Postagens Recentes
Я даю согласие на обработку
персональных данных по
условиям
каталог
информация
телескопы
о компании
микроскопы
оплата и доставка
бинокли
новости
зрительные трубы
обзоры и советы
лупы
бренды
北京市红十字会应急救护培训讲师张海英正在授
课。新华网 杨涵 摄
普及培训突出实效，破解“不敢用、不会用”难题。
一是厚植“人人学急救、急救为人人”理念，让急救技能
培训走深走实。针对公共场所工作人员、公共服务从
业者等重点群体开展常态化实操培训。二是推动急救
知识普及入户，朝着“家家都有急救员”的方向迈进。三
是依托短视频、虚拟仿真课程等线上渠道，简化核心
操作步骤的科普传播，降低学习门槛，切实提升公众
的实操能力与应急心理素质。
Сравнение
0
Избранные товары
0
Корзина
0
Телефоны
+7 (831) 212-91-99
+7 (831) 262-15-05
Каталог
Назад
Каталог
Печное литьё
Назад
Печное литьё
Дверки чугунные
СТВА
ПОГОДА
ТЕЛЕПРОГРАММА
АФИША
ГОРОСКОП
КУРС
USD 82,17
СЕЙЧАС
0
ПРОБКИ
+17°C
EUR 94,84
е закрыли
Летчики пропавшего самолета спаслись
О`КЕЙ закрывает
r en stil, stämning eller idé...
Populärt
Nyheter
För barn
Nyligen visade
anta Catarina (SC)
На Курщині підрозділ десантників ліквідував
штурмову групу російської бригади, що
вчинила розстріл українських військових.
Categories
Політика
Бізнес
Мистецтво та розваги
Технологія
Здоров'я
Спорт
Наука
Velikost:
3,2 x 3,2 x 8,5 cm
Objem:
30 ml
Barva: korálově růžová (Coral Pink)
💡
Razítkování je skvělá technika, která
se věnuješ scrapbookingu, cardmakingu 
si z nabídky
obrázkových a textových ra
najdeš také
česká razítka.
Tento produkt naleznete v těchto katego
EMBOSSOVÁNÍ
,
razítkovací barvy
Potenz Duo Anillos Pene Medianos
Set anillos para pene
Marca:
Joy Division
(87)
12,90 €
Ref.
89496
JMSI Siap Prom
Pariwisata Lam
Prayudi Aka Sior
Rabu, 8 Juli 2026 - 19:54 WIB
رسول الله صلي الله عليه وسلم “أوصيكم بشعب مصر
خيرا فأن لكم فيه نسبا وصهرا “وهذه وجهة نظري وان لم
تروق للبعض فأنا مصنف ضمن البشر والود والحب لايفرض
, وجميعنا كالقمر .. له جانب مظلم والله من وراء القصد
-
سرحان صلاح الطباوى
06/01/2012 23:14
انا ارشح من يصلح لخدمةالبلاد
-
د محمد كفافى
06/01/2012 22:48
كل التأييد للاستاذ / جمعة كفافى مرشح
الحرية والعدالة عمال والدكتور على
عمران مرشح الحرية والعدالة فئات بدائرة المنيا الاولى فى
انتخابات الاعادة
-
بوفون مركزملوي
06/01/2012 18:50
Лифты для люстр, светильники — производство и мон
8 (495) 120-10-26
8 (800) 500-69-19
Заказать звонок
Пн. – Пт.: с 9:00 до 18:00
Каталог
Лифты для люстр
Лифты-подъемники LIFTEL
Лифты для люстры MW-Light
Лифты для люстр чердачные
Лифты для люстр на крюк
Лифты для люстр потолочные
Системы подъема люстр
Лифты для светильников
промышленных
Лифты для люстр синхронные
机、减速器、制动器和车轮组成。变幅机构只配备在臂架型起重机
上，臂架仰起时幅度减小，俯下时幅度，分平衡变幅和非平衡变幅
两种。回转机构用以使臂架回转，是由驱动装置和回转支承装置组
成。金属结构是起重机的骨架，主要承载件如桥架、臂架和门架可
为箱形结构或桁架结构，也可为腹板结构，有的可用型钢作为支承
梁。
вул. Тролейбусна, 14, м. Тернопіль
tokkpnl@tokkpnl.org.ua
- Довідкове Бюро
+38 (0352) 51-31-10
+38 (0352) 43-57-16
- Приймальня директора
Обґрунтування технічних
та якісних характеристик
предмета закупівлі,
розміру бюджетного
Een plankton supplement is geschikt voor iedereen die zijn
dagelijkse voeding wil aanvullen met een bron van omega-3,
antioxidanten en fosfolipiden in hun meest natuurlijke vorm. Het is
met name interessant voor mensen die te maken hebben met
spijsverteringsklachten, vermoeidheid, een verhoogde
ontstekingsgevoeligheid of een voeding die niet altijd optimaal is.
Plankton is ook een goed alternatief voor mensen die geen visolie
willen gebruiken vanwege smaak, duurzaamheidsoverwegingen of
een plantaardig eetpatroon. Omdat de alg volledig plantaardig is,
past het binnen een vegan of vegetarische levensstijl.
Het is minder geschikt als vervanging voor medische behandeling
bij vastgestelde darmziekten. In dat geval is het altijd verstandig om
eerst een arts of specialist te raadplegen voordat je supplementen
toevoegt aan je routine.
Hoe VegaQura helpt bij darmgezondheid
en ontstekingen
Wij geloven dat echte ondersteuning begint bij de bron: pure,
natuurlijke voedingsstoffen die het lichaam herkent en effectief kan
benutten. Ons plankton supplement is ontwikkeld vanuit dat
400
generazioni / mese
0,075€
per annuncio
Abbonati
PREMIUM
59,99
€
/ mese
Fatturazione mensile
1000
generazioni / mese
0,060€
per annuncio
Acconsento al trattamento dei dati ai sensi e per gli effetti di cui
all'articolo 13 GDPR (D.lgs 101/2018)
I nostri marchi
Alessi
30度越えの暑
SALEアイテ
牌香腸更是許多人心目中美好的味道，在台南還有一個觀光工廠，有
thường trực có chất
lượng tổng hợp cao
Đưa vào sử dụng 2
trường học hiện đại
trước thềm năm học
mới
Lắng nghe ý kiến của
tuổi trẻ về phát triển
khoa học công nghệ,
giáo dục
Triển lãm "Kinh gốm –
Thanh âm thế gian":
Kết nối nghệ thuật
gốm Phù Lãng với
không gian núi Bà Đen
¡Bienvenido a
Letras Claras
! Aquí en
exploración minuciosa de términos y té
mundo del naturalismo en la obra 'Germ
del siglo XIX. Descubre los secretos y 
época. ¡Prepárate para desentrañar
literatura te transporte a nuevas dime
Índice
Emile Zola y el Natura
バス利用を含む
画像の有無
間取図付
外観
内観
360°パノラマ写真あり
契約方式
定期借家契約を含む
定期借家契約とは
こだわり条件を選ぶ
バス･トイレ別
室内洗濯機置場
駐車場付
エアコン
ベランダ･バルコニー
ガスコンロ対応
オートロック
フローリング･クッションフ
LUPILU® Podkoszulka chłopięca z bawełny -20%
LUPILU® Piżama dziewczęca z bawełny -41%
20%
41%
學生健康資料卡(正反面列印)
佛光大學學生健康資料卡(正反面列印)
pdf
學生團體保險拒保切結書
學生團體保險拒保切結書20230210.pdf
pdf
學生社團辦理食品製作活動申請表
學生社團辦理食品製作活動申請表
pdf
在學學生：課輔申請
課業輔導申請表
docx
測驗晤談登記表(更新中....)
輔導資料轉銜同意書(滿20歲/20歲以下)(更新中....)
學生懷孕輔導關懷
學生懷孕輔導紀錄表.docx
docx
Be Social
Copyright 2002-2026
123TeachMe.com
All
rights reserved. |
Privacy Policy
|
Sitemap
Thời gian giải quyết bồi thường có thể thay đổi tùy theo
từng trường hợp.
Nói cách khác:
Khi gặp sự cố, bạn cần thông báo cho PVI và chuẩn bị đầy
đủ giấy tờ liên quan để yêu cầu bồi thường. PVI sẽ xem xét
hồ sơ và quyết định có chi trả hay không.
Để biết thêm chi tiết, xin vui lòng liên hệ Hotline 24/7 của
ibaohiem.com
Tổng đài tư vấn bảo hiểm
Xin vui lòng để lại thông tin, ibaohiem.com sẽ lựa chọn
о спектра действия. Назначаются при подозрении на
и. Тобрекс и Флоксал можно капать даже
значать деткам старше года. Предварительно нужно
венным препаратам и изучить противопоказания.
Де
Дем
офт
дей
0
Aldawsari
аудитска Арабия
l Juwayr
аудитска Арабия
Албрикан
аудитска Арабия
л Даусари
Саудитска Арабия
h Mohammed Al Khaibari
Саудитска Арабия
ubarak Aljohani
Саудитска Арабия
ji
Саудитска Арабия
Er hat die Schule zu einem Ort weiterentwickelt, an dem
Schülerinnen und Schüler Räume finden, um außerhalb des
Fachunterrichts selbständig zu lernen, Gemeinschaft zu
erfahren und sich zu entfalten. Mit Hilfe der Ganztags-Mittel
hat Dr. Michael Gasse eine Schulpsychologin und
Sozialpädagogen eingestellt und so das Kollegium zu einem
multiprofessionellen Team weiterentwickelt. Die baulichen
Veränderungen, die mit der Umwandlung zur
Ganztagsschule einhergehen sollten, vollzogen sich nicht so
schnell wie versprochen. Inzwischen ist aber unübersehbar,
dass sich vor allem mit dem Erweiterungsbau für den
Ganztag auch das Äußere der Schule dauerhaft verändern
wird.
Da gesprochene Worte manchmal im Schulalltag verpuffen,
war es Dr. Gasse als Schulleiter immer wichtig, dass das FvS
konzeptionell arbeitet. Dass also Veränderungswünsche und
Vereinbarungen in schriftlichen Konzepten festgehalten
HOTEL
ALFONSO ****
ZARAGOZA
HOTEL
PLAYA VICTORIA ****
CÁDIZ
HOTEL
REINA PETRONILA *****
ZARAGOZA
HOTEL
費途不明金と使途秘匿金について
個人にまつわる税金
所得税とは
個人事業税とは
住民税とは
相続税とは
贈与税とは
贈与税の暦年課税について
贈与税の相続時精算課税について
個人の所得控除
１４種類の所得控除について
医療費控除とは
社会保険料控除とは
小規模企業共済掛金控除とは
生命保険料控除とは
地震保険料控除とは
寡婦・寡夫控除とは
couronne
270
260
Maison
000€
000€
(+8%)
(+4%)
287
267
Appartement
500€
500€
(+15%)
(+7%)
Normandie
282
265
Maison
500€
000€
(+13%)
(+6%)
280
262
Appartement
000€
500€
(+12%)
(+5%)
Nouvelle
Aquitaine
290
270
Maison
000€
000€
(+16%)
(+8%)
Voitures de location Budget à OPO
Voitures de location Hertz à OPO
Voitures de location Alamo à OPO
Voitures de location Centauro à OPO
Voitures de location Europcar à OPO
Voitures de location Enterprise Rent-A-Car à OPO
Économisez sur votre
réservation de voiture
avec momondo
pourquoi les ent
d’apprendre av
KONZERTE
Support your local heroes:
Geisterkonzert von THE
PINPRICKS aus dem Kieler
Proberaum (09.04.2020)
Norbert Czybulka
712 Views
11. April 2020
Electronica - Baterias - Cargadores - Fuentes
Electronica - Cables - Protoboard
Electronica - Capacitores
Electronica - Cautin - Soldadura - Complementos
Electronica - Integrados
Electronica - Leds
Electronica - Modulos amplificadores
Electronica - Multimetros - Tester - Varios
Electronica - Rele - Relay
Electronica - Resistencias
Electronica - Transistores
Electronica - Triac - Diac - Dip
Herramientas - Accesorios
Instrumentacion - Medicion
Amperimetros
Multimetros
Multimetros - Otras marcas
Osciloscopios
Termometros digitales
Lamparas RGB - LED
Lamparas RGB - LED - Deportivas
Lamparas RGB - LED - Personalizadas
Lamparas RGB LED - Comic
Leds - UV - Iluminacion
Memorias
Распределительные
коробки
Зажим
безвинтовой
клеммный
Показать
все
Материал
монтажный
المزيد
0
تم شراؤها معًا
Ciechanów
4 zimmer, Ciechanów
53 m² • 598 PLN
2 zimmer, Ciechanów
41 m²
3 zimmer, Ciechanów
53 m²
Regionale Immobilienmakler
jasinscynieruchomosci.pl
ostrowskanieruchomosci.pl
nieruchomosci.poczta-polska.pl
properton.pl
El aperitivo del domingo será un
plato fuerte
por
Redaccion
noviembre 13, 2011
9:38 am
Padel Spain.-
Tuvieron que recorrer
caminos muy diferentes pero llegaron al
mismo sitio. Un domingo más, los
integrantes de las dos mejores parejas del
━━━━━━━━━━
REQUIRED WORK. Working through the entries above, copy every line in which "geschikt" is found.

TASK OUTPUT.
Een plankton supplement is geschikt voor iedereen die zijn
Het is minder geschikt als vervanging voor medische behandeling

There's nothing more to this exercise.